TASK PROMPT — With nothing added or left out, output the listing that follows.

AVAILABLE DATA —
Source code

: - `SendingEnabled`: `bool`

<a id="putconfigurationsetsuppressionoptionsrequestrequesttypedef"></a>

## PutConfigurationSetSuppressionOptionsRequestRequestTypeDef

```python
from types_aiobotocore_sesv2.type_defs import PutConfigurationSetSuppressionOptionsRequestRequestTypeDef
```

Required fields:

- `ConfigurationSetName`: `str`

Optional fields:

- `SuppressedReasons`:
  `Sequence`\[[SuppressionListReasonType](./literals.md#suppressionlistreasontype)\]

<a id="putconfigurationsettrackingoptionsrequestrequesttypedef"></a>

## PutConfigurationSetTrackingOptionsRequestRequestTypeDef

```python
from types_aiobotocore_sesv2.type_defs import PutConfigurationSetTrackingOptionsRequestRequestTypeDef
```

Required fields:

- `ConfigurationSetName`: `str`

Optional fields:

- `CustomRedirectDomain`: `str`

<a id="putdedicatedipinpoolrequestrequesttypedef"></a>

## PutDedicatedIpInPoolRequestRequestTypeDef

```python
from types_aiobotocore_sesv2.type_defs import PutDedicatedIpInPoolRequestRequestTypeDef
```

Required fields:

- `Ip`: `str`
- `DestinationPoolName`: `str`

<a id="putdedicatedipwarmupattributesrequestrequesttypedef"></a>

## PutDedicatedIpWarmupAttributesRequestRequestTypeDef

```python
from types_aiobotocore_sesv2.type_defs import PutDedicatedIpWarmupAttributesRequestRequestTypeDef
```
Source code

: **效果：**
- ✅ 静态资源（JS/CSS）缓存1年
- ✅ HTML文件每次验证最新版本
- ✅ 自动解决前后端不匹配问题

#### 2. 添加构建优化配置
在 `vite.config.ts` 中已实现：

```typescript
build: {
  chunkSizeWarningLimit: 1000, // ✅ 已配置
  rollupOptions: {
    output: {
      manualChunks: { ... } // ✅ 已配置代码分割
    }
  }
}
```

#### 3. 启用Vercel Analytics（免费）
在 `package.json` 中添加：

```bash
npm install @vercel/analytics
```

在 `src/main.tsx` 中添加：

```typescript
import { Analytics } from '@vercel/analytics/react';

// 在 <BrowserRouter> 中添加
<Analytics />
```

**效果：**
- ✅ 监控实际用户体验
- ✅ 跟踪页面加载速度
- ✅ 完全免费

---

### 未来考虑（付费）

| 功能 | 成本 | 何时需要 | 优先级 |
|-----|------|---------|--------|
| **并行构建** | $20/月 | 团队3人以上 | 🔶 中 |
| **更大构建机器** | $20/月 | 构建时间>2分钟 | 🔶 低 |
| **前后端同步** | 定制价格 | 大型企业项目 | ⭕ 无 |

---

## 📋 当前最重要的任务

RESPONSE TO THIS EXERCISE —
Source code

: - `SendingEnabled`: `bool`

<a id="putconfigurationsetsuppressionoptionsrequestrequesttypedef"></a>

## PutConfigurationSetSuppressionOptionsRequestRequestTypeDef

```python
from types_aiobotocore_sesv2.type_defs import PutConfigurationSetSuppressionOptionsRequestRequestTypeDef
```

Required fields:

- `ConfigurationSetName`: `str`

Optional fields:

- `SuppressedReasons`:
  `Sequence`\[[SuppressionListReasonType](./literals.md#suppressionlistreasontype)\]

<a id="putconfigurationsettrackingoptionsrequestrequesttypedef"></a>

## PutConfigurationSetTrackingOptionsRequestRequestTypeDef

```python
from types_aiobotocore_sesv2.type_defs import PutConfigurationSetTrackingOptionsRequestRequestTypeDef
```

Required fields:

- `ConfigurationSetName`: `str`

Optional fields:

- `CustomRedirectDomain`: `str`

<a id="putdedicatedipinpoolrequestrequesttypedef"></a>

## PutDedicatedIpInPoolRequestRequestTypeDef

```python
from types_aiobotocore_sesv2.type_defs import PutDedicatedIpInPoolRequestRequestTypeDef
```

Required fields:

- `Ip`: `str`
- `DestinationPoolName`: `str`

<a id="putdedicatedipwarmupattributesrequestrequesttypedef"></a>

## PutDedicatedIpWarmupAttributesRequestRequestTypeDef

```python
from types_aiobotocore_sesv2.type_defs import PutDedicatedIpWarmupAttributesRequestRequestTypeDef
```
Source code

: **效果：**
- ✅ 静态资源（JS/CSS）缓存1年
- ✅ HTML文件每次验证最新版本
- ✅ 自动解决前后端不匹配问题

#### 2. 添加构建优化配置
在 `vite.config.ts` 中已实现：

```typescript
build: {
  chunkSizeWarningLimit: 1000, // ✅ 已配置
  rollupOptions: {
    output: {
      manualChunks: { ... } // ✅ 已配置代码分割
    }
  }
}
```

#### 3. 启用Vercel Analytics（免费）
在 `package.json` 中添加：

```bash
npm install @vercel/analytics
```

在 `src/main.tsx` 中添加：

```typescript
import { Analytics } from '@vercel/analytics/react';

// 在 <BrowserRouter> 中添加
<Analytics />
```

**效果：**
- ✅ 监控实际用户体验
- ✅ 跟踪页面加载速度
- ✅ 完全免费

---

### 未来考虑（付费）

| 功能 | 成本 | 何时需要 | 优先级 |
|-----|------|---------|--------|
| **并行构建** | $20/月 | 团队3人以上 | 🔶 中 |
| **更大构建机器** | $20/月 | 构建时间>2分钟 | 🔶 低 |
| **前后端同步** | 定制价格 | 大型企业项目 | ⭕ 无 |

---

## 📋 当前最重要的任务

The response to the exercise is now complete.